→ **What is needed**
Repeat the entries exactly. Leave nothing out.

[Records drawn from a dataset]

◇ ◇ ◇ ◇ ◇

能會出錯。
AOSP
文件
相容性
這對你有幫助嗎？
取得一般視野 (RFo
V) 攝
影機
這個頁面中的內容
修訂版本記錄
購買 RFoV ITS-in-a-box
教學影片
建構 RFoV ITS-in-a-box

◇ ◇ ◇ ◇ ◇

→ **Exercise solution**
能會出錯。
AOSP
文件
相容性
這對你有幫助嗎？
取得一般視野 (RFo
V) 攝
影機
這個頁面中的內容
修訂版本記錄
購買 RFoV ITS-in-a-box
教學影片
建構 RFoV ITS-in-a-box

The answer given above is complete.